Tuesday, June 12, 2007

Been writing a lot lately. Not here on the blog, I know.

But with my novel. I had allowed myself plenty of time to revel in the accomplishment of finishing it and letting the whole thing marinade. I was full up with feedback from friends and decided I had done enough rewriting. I couldn’t keep questioning each clause and character arc. The time had come to do something with my work.

While I have plenty of experience in trying to sell screenplays (the operative word being “trying”), the book publishing world is new to me. I started exploring my few connections in this arena, but I pretty much had to cold-contact the literary agents. I put together a huge list of applicable reps I found from various sources -- and I keep finding more -- so even though I’ve only hit up a small fraction of ‘em, it was still a mass mailing (and e-mailing, to those willing to save me postage money.)

Then the rejections started coming in. “Thanks, no thanks”, “we’re not taking on new clients”, “sorry for the impersonal letter, but”, “our agency is under federal indictment”… I expected a high percentage of no, but one yes woulda been nice.

And when I got one, I freaked out.

Keep in mind, it just means “yes, I’d like to see a little bit of what you got.” Not even the whole thing. And it’s certainly not an agreement to represent the work, or send it out to publishers. No one’s buying the damn thing. It’s just another step forward.

So when one agent asked to take a look, I suddenly wanted to do more rewrites. I had to make it perfect, at least the first few chapters that he wanted to read. I knew I was putting way too much pressure on myself -- this wasn’t my only shot.

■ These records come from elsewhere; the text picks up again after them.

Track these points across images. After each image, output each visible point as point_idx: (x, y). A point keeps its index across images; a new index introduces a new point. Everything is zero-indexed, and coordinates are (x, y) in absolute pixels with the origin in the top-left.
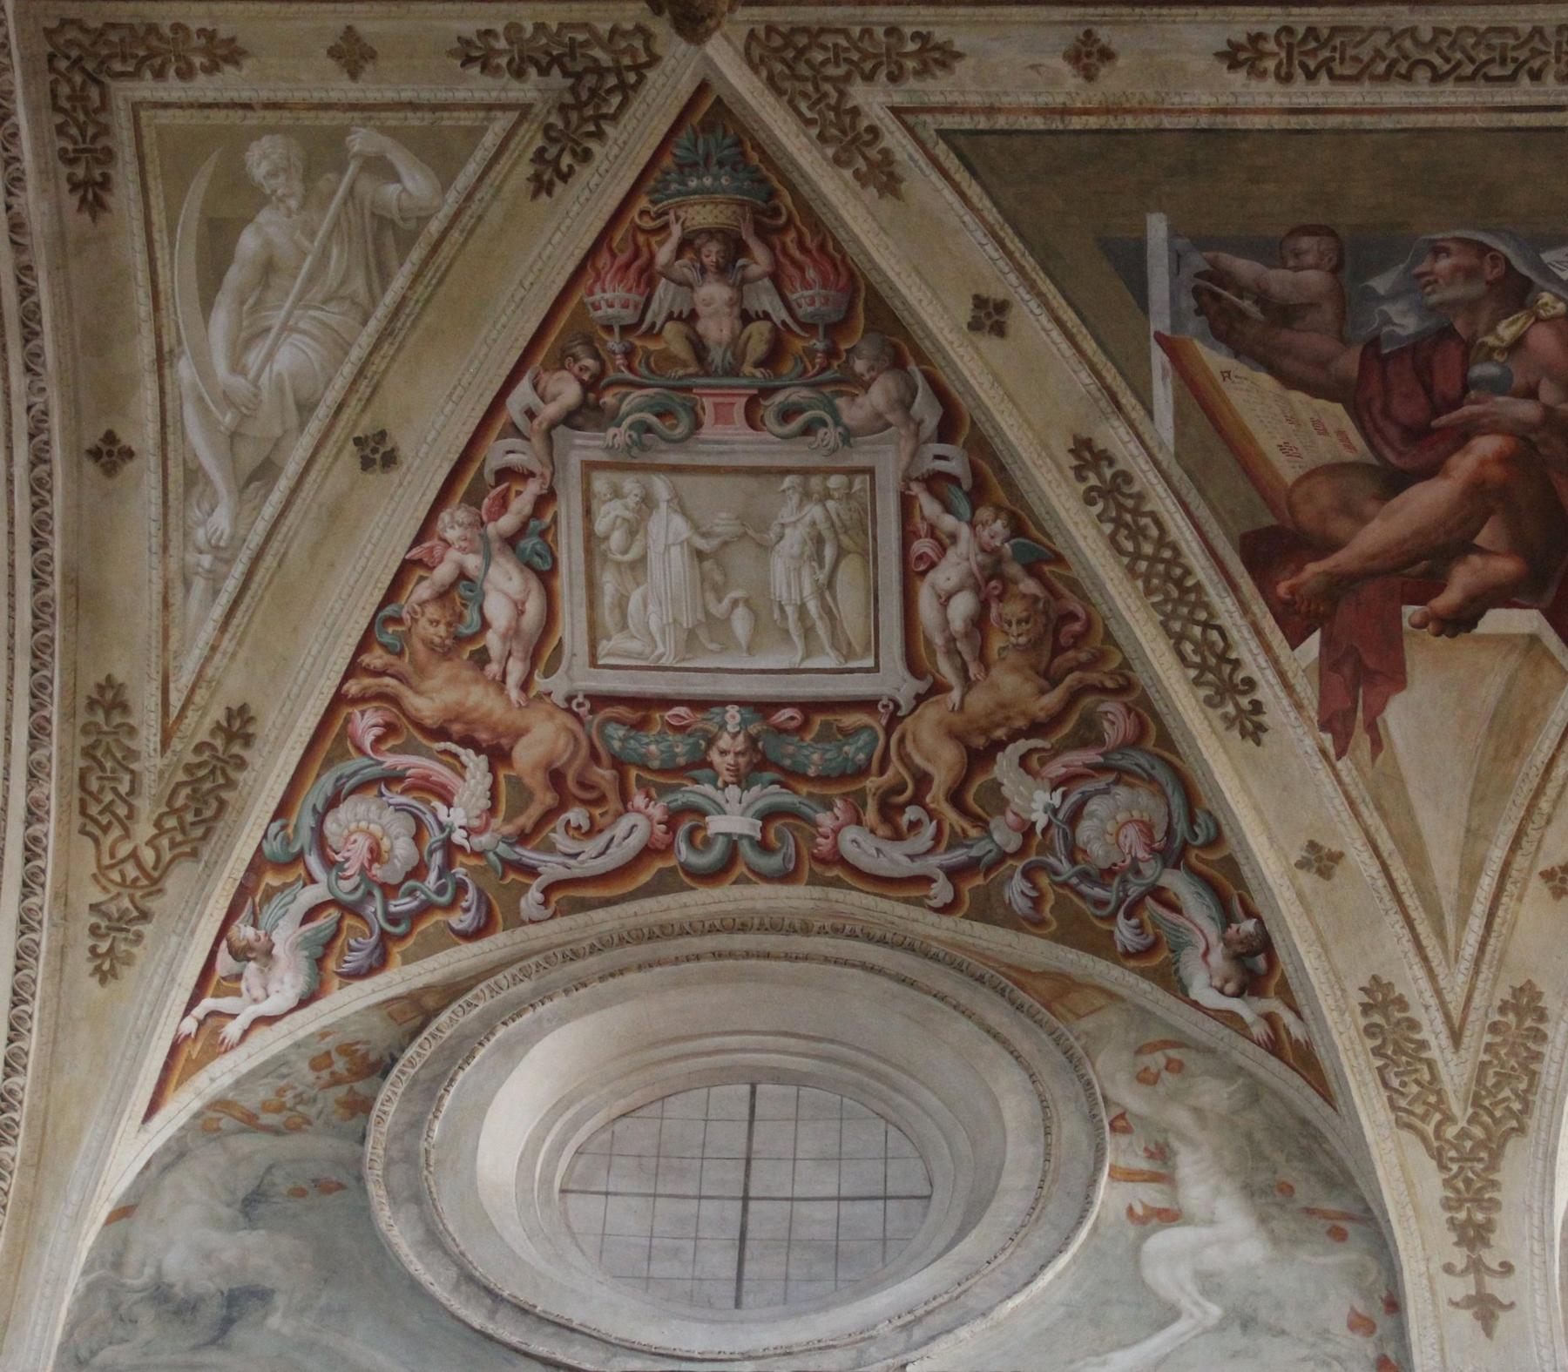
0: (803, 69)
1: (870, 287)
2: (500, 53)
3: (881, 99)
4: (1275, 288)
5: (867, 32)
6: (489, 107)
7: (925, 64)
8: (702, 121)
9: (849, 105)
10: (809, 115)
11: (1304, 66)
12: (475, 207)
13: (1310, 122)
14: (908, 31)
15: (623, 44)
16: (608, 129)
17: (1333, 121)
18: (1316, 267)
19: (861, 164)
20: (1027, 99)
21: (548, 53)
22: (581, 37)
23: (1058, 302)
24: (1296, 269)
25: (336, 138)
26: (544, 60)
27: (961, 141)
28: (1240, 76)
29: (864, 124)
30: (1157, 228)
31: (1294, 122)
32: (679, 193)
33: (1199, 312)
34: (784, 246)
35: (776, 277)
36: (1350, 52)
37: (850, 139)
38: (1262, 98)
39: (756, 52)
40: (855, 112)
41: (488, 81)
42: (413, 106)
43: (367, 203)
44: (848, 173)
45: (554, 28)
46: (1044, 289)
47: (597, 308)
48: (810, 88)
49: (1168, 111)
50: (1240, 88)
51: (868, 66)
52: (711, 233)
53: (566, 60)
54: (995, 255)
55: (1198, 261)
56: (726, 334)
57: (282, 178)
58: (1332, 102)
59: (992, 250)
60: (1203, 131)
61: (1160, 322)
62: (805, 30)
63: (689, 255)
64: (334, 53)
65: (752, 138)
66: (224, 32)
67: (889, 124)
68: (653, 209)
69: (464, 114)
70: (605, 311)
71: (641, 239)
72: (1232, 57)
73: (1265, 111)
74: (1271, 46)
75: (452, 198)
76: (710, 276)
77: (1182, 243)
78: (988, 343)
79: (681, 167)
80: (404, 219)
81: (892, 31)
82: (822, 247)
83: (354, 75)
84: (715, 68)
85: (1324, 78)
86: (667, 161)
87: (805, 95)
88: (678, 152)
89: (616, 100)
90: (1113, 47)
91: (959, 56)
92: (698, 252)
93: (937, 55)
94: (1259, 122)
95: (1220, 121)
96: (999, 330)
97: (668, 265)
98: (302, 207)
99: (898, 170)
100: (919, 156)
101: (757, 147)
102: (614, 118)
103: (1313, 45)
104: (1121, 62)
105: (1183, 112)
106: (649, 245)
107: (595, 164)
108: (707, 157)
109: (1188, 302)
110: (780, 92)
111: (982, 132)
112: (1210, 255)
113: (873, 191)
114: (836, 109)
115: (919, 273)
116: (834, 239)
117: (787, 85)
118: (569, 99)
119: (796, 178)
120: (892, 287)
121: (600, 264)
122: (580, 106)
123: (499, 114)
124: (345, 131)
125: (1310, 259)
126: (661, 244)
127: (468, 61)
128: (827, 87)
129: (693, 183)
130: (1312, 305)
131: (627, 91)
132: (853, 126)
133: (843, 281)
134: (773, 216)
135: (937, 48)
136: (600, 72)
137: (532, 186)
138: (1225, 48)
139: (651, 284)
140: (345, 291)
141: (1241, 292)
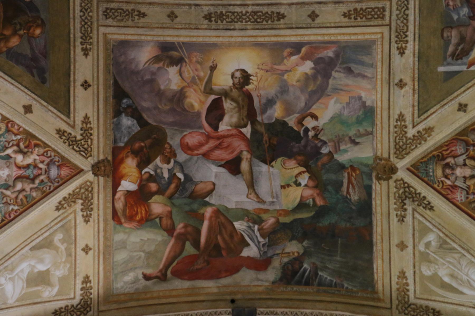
0: (404, 147)
1: (456, 135)
2: (401, 213)
3: (411, 130)
4: (456, 41)
5: (396, 132)
6: (413, 218)
7: (402, 120)
8: (417, 170)
9: (412, 137)
10: (414, 146)
11: (404, 38)
12: (437, 225)
13: (417, 36)
14: (395, 124)
15: (399, 186)
16: (418, 192)
17: (417, 31)
18: (451, 32)
19: (426, 135)
20: (411, 98)
21: (401, 203)
22: (397, 195)
23: (459, 92)
24: (451, 37)
25: (421, 254)
26: (402, 204)
27: (421, 112)
28: (406, 52)
29: (416, 134)
30: (441, 69)
31: (417, 39)
32: (434, 177)
33: (461, 59)
34: (446, 154)
35: (454, 157)
36: (401, 28)
37: (420, 138)
38: (411, 47)
39: (400, 157)
40: (414, 136)
41: (407, 217)
42: (414, 235)
43: (436, 250)
44: (428, 139)
45: (395, 201)
46: (456, 95)
47: (462, 200)
48: (408, 146)
49: (414, 67)
50: (409, 52)
51: (403, 133)
52: (443, 171)
53: (403, 199)
54: (448, 106)
55: (449, 60)
56: (469, 170)
57: (431, 268)
58: (412, 31)
59: (446, 107)
60: (419, 59)
61: (464, 68)
62: (395, 146)
63: (449, 177)
64: (402, 250)
65: (420, 159)
66: (398, 274)
67: (417, 129)
68: (437, 184)
69: (415, 224)
70: (463, 198)
71: (445, 187)
72: (402, 53)
73: (414, 46)
74: (400, 45)
75: (435, 229)
76: (454, 172)
77: (445, 63)
78: (469, 108)
79: (427, 176)
80: (440, 241)
81: (395, 127)
82: (447, 146)
83: (407, 247)
84: (404, 166)
85: (407, 33)
86: (426, 179)
87: (410, 147)
88: (423, 176)
89: (411, 189)
90: (399, 79)
91: (401, 113)
92: (448, 174)
93: (401, 117)
94: (417, 47)
95: (417, 55)
96: (466, 106)
97: (451, 182)
98: (437, 265)
99: (427, 127)
100: (424, 123)
101: (422, 158)
102: (415, 190)
103: (399, 36)
104: (403, 78)
105: (414, 64)
106: (446, 186)
107: (426, 196)
108: (425, 170)
109: (459, 61)
110: (409, 153)
111: (419, 108)
112: (448, 57)
113: (432, 133)
114: (413, 140)
115: (452, 124)
116: (444, 143)
117: (408, 151)
118: (411, 199)
119: (429, 150)
120: (455, 130)
121: (451, 198)
122: (413, 197)
123: (415, 216)
124: (420, 251)
125: (449, 34)
126: (446, 182)
127: (403, 221)
128: (408, 142)
129: (431, 174)
130: (460, 33)
131: (409, 187)
132: (417, 137)
133: (454, 141)
134: (440, 156)
135: (399, 117)
136: (405, 192)
137: (432, 211)
138: (400, 55)
139: (456, 186)
140: (457, 258)
141: (457, 49)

There are plenty of other opportunities out there and hell, I’m still waiting to hear from dozens of agents. But so far, he was the only one interested. And maybe that was a fluke.

Was my query letter that bad? I spent days on it, trying to be professional and cordial, while capturing the quirky comedy within a few brief paragraphs. The novel got positive reactions from readers, but maybe I didn’t sell it well to the agents. This is why I procrastinated on marketing it – to avoid relying on responses as a reinforcement of my writing ability.

I was frustrated, and again, got back another handful of SASEs. But one of them had a handwritten note on it: “This isn’t really my kind of story, but your snappily-written letter got me curious…” And the agent asked me to send her a few chapters. Awesome.

Galvanized, I got going on the rewrite. I also had to do a synopsis, which can be tougher than the novel itself. But somehow I summarized and hopefully still stayed smooth.

Oh, and the day I was about to get these submissions together, yet another agent expressed interest, so I sent the stuff out to all of them. Now, while I’m still waiting to hear back from several agents regarding my query, I’ve got a few irons in the fire. Keep your fingers crossed.